Saved entries:
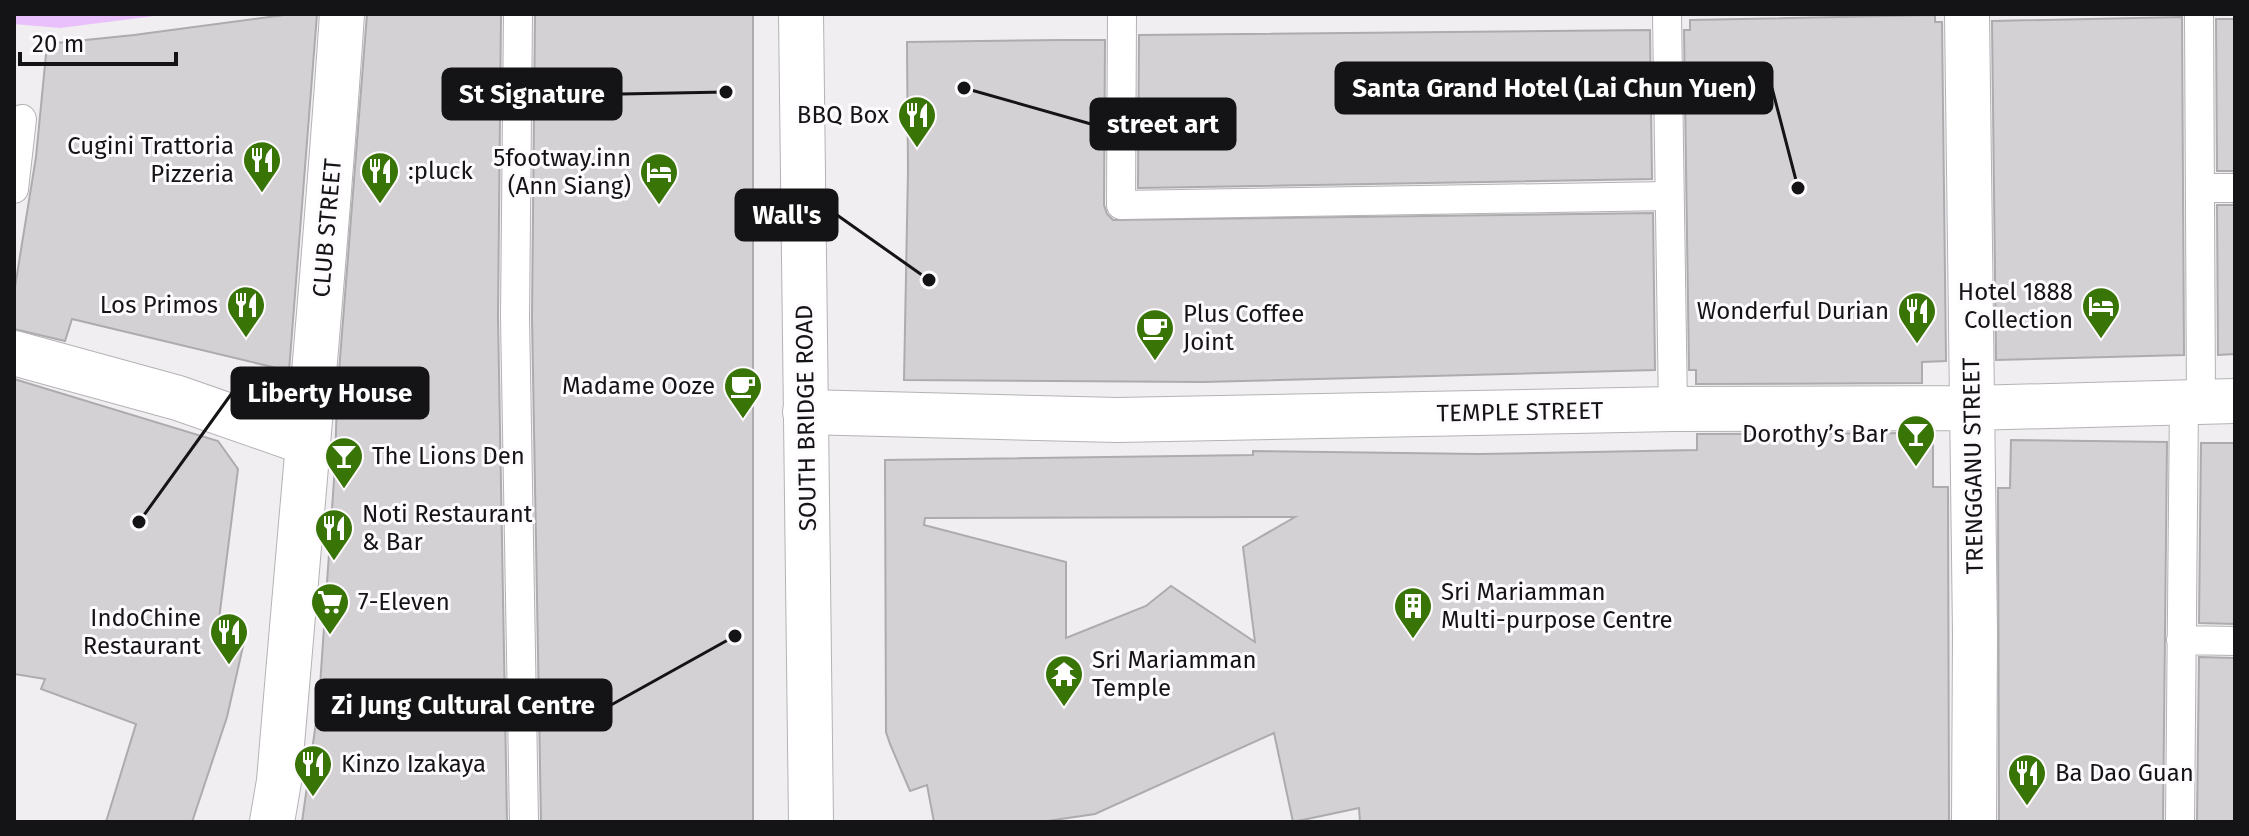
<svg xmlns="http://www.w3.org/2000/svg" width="2249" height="836" viewBox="0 0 2249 836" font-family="'Fira Sans',sans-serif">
	<rect width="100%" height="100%" fill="#f1eef2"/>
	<path fill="#e9bffc" d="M 14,14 L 170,14 L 60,28 L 14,24 Z"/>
	<path fill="#d4d1d5" stroke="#adabae" stroke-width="2" fill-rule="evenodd" d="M 292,14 L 317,14 L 289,371 L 72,319 L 65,341 L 14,329 L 14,293 L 36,157 L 47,44 L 134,35 Z
		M 367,14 L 501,14 L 498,317 L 507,822 L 302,822 L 319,701 L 335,465 L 337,397 Z
		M 535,14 L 753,14 L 753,822 L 541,822 L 532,317 Z
		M 1935,15 L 1935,22 L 1942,22 L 1946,361 L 1922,362 L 1922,383 L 1696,384 L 1696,370 L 1689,370 L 1684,30 L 1690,30 L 1690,20 Z
		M 2182,17 L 2184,355 L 1996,360 L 1992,21 Z
		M 2216,19 L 2235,19 L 2235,171 L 2217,171 Z
		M 1650,30 L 1652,179 L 1138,188 L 1139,35 Z
		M 1061,40 L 1105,40 L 1104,205 L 1107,214 L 1113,220 L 1653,213 L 1655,370 L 1203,382 L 904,380 L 908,171 L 907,42 Z
		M 2217,205 L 2235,205 L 2235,354 L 2218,355 Z
		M 14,379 L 218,441 L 238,469 L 217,635 L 244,642 L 227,717 L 192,822 L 106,822 L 136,724 L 41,689 L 45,679 L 14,674 Z
		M 1921,433 L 1933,435 L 1933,487 L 1948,487 L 1949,822 L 1360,822 L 1359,808 L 1293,822 L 1274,733 L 1095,814 L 1041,822 L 934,822 L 927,785 L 910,791 L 890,744 L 886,732 L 885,460 L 1253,455 L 1253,451 L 1479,454 L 1697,450 L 1697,434 ZM 1257,517 L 1295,517 L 1243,547 L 1255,642 L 1171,586 L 1146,606 L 1066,638 L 1066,562 L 924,525 L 925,518 Z
		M 2011,440 L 2167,442 L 2163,822 L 1999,822 L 1998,488 L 2010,488 Z
		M 2201,443 L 2235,443 L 2235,624 L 2199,623 Z
		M 2199,657 L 2235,658 L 2235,822 L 2197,822 Z"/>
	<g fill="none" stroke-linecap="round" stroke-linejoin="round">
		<defs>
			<path id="lane" d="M 518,14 L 515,317 L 524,822
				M 1122,14 L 1121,205 L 1669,196
				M 1667,14 L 1673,409
				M 2199,14 L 2201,401
				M 2200,188 L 2235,188
				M 14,189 L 22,119
				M 2181,640 L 2235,641
				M 2180,822 L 2184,401"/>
			<path id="street" d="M 1967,14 L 1975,633 L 1974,822
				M 14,353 L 178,398 L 307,443
				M 805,412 L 1117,420 L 1673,409 L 1972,408 L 2235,401
				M 272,822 L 279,781 C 300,525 325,270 342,14"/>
			<path id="secondary" d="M 801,14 L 811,822"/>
		</defs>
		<use href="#lane" stroke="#b5b2b6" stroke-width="30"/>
		<use href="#street" stroke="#b5b2b6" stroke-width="46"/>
		<use href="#secondary" stroke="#b5b2b6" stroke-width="46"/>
		<use href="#lane" stroke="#fff" stroke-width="28"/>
		<use href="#street" stroke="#fff" stroke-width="44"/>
		<use href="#secondary" stroke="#fff" stroke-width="44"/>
	</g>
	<defs>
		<symbol id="restaurant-pin" viewBox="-11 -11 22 30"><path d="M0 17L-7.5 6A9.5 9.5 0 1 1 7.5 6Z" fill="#397407" stroke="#fefbff"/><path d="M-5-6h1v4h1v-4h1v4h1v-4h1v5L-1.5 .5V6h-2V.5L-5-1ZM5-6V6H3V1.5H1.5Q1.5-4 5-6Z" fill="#fff"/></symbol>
		<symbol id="hotel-pin" viewBox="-11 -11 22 30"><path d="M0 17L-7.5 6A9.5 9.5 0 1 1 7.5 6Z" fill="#397407" stroke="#fefbff"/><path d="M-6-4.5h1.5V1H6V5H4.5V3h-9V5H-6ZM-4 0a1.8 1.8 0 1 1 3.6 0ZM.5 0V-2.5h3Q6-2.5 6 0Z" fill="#fff"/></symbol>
		<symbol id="cafe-pin" viewBox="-11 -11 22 30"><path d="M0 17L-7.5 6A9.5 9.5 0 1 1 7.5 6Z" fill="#397407" stroke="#fefbff"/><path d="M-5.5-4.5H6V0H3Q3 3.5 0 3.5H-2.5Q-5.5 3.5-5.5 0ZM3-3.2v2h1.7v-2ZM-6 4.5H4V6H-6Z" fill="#fff"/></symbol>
		<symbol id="bar-pin" viewBox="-11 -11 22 30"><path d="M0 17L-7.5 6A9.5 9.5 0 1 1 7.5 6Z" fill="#397407" stroke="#fefbff"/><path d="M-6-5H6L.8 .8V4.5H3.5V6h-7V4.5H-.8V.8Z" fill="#fff"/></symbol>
		<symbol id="supermarket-pin" viewBox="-11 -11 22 30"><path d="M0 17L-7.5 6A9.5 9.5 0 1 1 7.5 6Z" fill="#397407" stroke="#fefbff"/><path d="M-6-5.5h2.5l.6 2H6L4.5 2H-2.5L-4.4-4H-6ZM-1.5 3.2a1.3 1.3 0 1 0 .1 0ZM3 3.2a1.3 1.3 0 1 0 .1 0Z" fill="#fff"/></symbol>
		<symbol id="building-pin" viewBox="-11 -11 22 30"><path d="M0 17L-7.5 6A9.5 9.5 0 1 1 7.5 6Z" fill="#397407" stroke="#fefbff"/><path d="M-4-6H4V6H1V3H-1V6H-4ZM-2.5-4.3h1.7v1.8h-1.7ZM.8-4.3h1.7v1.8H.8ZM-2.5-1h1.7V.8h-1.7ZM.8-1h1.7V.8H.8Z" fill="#fff"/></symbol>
		<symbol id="temple-pin" viewBox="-11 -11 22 30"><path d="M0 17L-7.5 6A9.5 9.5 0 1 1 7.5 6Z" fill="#397407" stroke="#fefbff"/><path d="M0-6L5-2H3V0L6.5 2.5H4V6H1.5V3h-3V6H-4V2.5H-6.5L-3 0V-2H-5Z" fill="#fff"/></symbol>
	</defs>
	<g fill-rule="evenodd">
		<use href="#restaurant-pin" x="895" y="93" width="44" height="60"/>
		<use href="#restaurant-pin" x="240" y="138" width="44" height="60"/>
		<use href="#restaurant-pin" x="358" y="149" width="44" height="60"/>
		<use href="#hotel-pin" x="637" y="150" width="44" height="60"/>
		<use href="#restaurant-pin" x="224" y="283" width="44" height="60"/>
		<use href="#hotel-pin" x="2079" y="284" width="44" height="60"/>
		<use href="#restaurant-pin" x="1895" y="289" width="44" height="60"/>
		<use href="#cafe-pin" x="1133" y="306" width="44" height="60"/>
		<use href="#cafe-pin" x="721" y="364" width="44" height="60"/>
		<use href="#bar-pin" x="1894" y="412" width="44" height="60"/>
		<use href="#bar-pin" x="322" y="434" width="44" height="60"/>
		<use href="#restaurant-pin" x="312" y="506" width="44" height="60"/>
		<use href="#supermarket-pin" x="308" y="580" width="44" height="60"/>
		<use href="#building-pin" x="1391" y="584" width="44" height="60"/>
		<use href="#restaurant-pin" x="207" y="610" width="44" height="60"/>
		<use href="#temple-pin" x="1042" y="652" width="44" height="60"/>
		<use href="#restaurant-pin" x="291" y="742" width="44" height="60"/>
		<use href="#restaurant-pin" x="2005" y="751" width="44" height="60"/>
	</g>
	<g text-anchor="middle" stroke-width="6" stroke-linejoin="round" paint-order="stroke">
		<g font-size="24" fill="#141315" stroke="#fefbff" text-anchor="end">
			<text x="889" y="123">BBQ Box</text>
			<text x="234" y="154">Cugini Trattoria<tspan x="234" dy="28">Pizzeria</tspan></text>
			<text x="631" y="166">5footway.inn<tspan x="631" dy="28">(Ann Siang)</tspan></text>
			<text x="408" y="179" text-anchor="start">:pluck</text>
			<text x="2073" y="300">Hotel 1888<tspan x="2073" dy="28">Collection</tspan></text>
			<text x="218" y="313">Los Primos</text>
			<text x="1889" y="319">Wonderful Durian</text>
			<text x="1183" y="322" text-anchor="start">Plus Coffee<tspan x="1183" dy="28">Joint</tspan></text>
			<text x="715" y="394">Madame Ooze</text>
			<text x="1888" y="442">Dorothy’s Bar</text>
			<text x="372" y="464" text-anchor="start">The Lions Den</text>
			<text x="362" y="522" text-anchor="start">Noti Restaurant<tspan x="362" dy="28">&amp; Bar</tspan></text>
			<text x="1441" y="600" text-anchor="start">Sri Mariamman<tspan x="1441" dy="28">Multi-purpose Centre</tspan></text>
			<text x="358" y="610" text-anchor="start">7-Eleven</text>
			<text x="201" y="626">IndoChine<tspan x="201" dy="28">Restaurant</tspan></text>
			<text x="1092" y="668" text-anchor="start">Sri Mariamman<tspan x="1092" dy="28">Temple</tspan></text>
			<text x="341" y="772" text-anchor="start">Kinzo Izakaya</text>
			<text x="2055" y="781" text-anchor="start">Ba Dao Guan</text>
		</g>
		<g font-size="24" fill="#141315" stroke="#fefbff">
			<text transform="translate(327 228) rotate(-85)" y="8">CLUB STREET</text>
			<text transform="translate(1520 412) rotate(-1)" y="8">TEMPLE STREET</text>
			<text transform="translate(806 418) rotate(-91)" y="8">SOUTH BRIDGE ROAD</text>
			<text transform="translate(1973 466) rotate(-91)" y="8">TRENGGANU STREET</text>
		</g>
	</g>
	<path fill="none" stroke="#141315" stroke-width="3" d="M1798 188L1772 88M726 92L621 94M964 88L1091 124M929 280L837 215M139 522L232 393M735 636L611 705"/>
	<g fill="#141315" stroke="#fefbff" stroke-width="3">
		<circle cx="1798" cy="188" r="8"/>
		<circle cx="726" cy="92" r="8"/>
		<circle cx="964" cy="88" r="8"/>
		<circle cx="929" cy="280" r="8"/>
		<circle cx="139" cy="522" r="8"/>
		<circle cx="735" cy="636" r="8"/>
	</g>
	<g fill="#141315" stroke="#141315" stroke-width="3">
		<rect x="1336" y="63" width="436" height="50" rx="8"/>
		<rect x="443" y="69" width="178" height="50" rx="8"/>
		<rect x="1091" y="99" width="144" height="50" rx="8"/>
		<rect x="736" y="190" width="101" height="50" rx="8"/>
		<rect x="232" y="368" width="196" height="50" rx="8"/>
		<rect x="316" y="680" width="295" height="50" rx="8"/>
	</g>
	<g font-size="26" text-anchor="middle" font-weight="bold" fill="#fff">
		<text x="1554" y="97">Santa Grand Hotel (Lai Chun Yuen)</text>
		<text x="532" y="103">St Signature</text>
		<text x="1163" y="133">street art</text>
		<text x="787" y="224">Wall's</text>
		<text x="330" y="402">Liberty House</text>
		<text x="463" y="714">Zi Jung Cultural Centre</text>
	</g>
	<rect width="2249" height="836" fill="none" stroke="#141315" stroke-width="32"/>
	<path d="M20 52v12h156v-12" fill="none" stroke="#141315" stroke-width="4"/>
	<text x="32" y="52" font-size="24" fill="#141315" stroke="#fefbff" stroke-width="6" paint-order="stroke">20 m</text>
</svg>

* _Task to carry out_: Write out every line from the data above that includes "round".

* _Solution_:
	<g fill="none" stroke-linecap="round" stroke-linejoin="round">
	<g text-anchor="middle" stroke-width="6" stroke-linejoin="round" paint-order="stroke">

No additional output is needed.